■あるいは閉ざされた小さな場所。
江戸川乱歩は閉ざされた小さな場所に独特の偏愛を抱いていたようで、「人間椅子」なんてのはその好例。あの話は、他の作家が書いてもあれほど面白くはならなかったんじゃないか、と思う。
そういえばミステリで好まれる「密室」というシチュエーションも閉ざされた小さな場所であり、それを意識した作品も少なくない。最も記憶に残っているのは、ペール・ヴァールー&マイ・シューヴァルの『密室』。ある中年刑事の捜査活動を追う物語で、謎解き重視の作品ではない。だが、ここに描かれる密室は、単なる事件現場ではなく、社会そのものの閉塞感とも重なり合う。深く憂鬱な余韻を残す作品だ。
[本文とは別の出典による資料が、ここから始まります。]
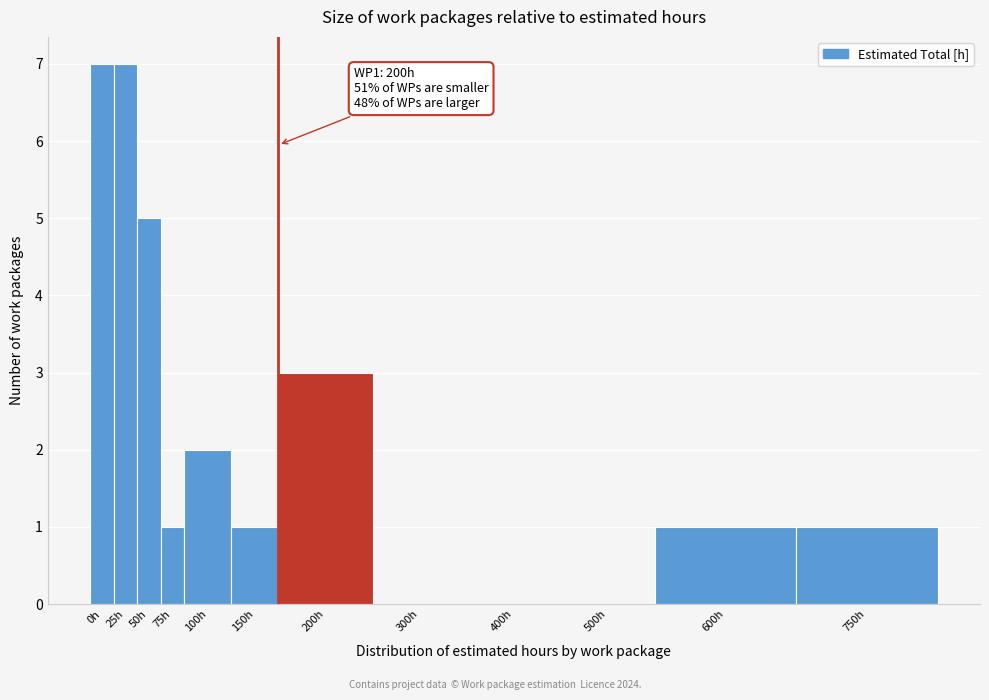

Reading left to right, list all the values displayed in this chart.

0h=7	25h=7	50h=5	75h=1	100h=2	150h=1	200h=3	300h=0	400h=0	500h=0	600h=1	750h=1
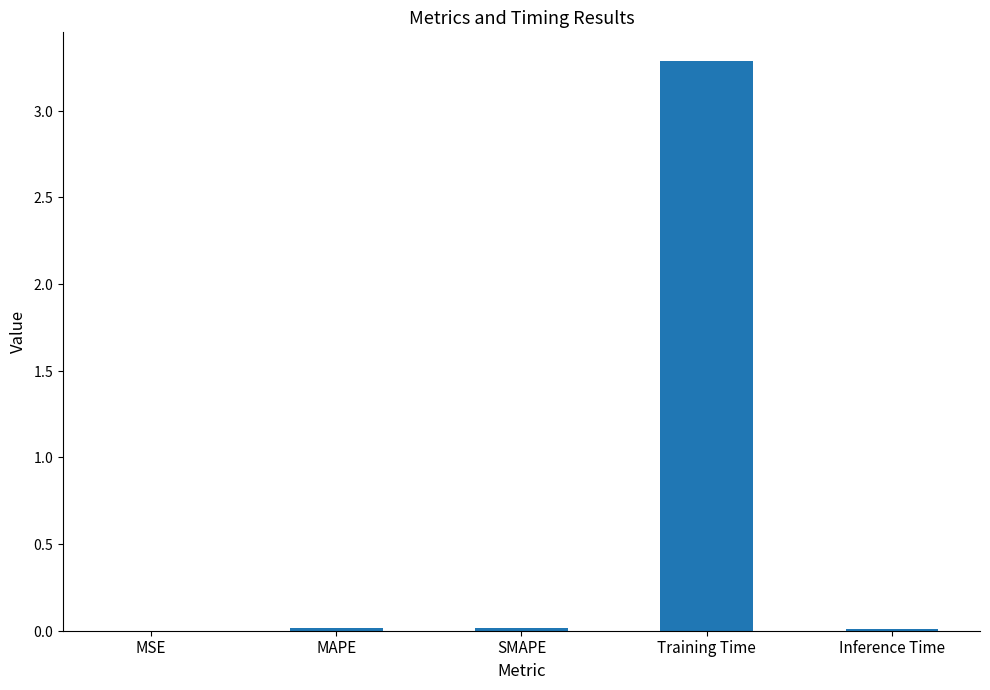

Reading left to right, extract all data points from this chart.

MSE=0.0	MAPE=0.0	SMAPE=0.0	Training Time=3.3	Inference Time=0.0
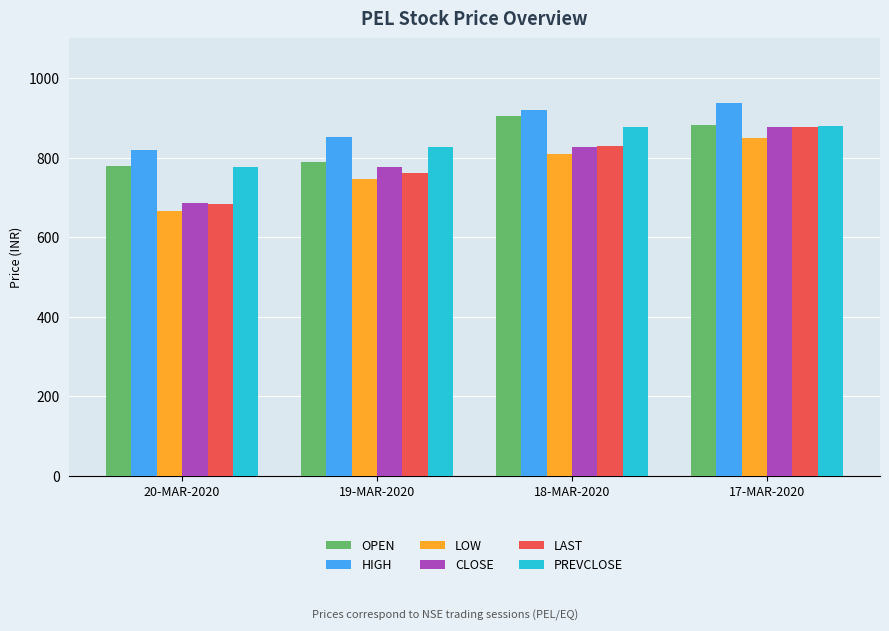

True or false: PREVCLOSE has a value of 879.8 at 17-MAR-2020.

True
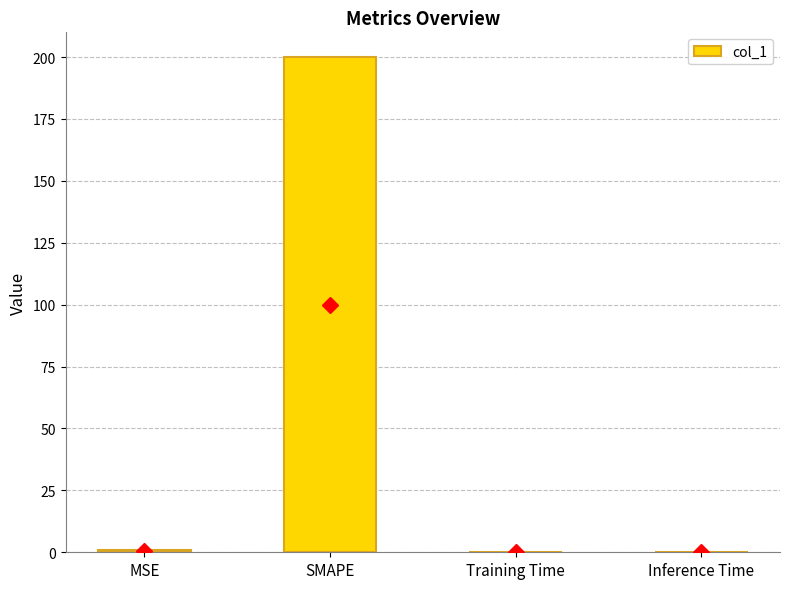

Which label corresponds to the largest value in the chart?

SMAPE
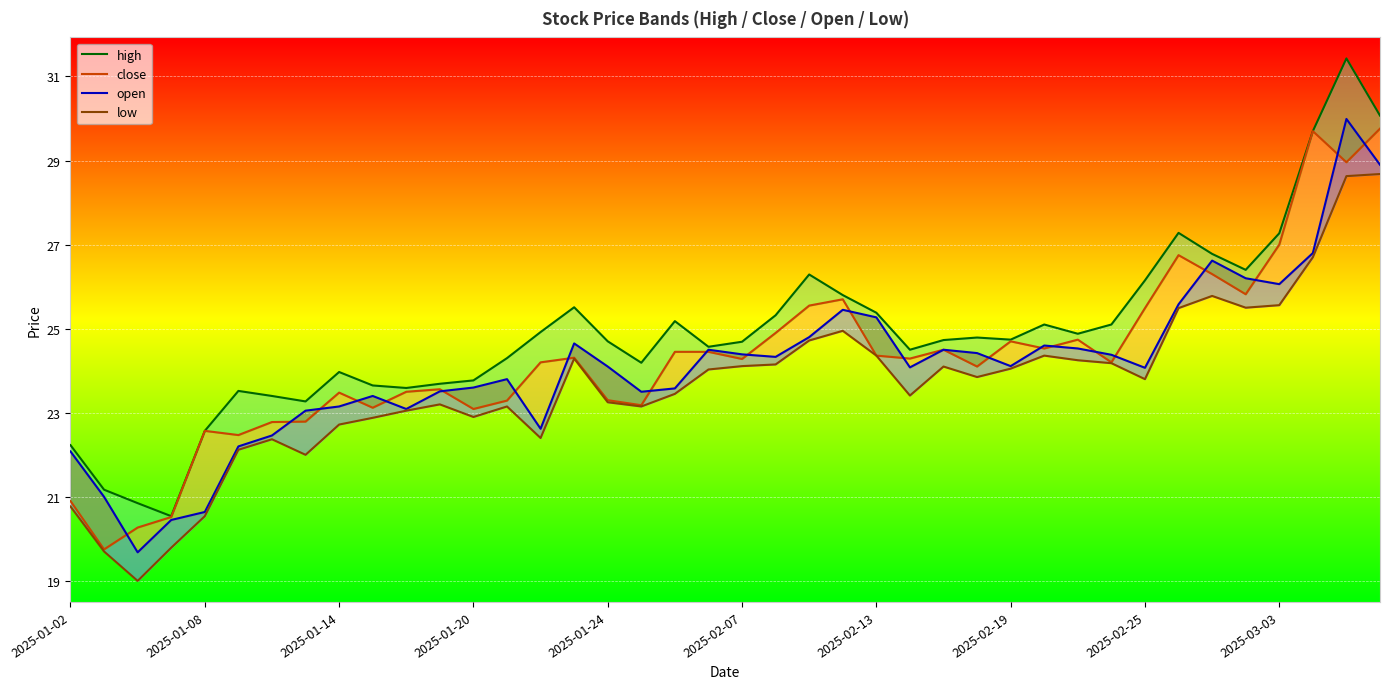

Which series changed the most between 31 and 34?

open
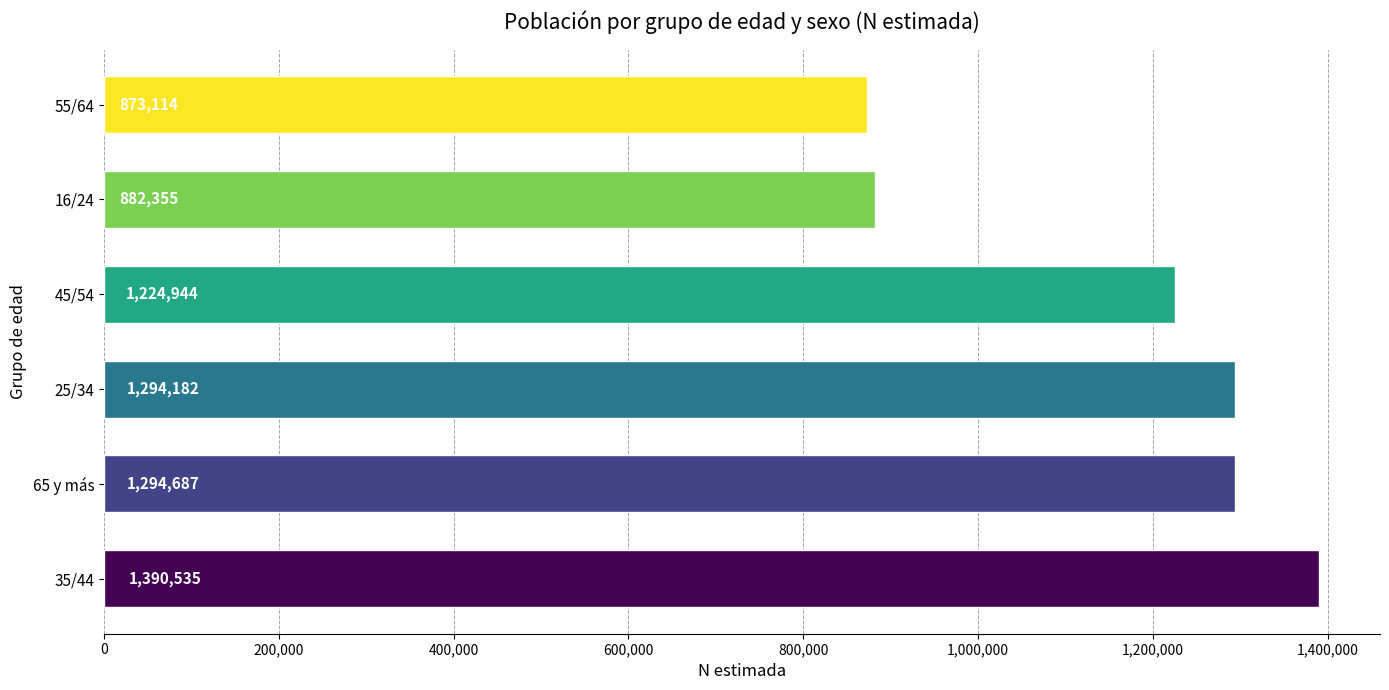

Which has a higher value, 25/34 or 65 y más?

65 y más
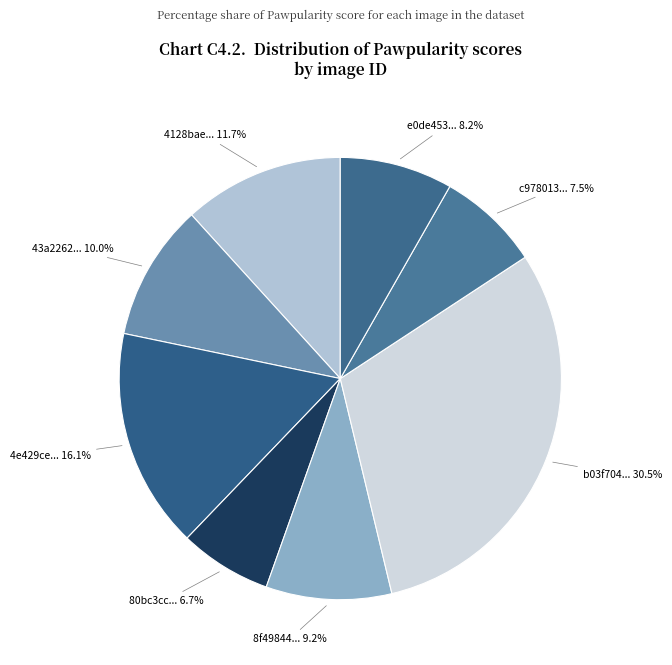

Which has a higher value, e0de453... 8.2% or 8f49844... 9.2%?

8f49844... 9.2%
そんな、閉所恐怖症の人にはオススメできない小説をいくつか思い出したので挙げておこう。
『魍魎の匣』京極夏彦
箱の中はみっしり詰まっているべきである、というテーゼを確立した名作。
『箱男』安部公房
段ボール箱をかぶって生活する男の話……としか説明しようがない。登場人物の看護婦さんがどうにもえっちでよいです。
『箱のなかのユダヤ人』トマス・モラン
第二次大戦下、オーストリアの田舎。ぼくの家は、恩のあるユダヤ人医師を屋根裏の「箱」にかくまうことにした……閉鎖空間でのドラマが魅力。
『箱の女』G・K・ウオリ
原題は”American Outrage”。事故で箱の中に三日間閉じ込められた女性の変容を軸に、現代アメリカのさまざまな面を浮き彫りにする。ニューイングランドの田舎を舞台にして、土俗的な味わいが濃い。
『地下室の箱』ジャック・ケッチャム
異常者に拉致され、地下室の箱に閉じ込められた女性の話。元気になれる鬼畜小説。→詳細
「人間椅子」江戸川乱歩
短い中にも、乱歩の変態ぶりが遺憾なく発揮された名品。(amazonで検索)
「早すぎた埋葬」エドガー・アラン・ポオ
生きているうちに埋葬されてしまう、という恐怖(『ポオ小説全集3』などに収録)。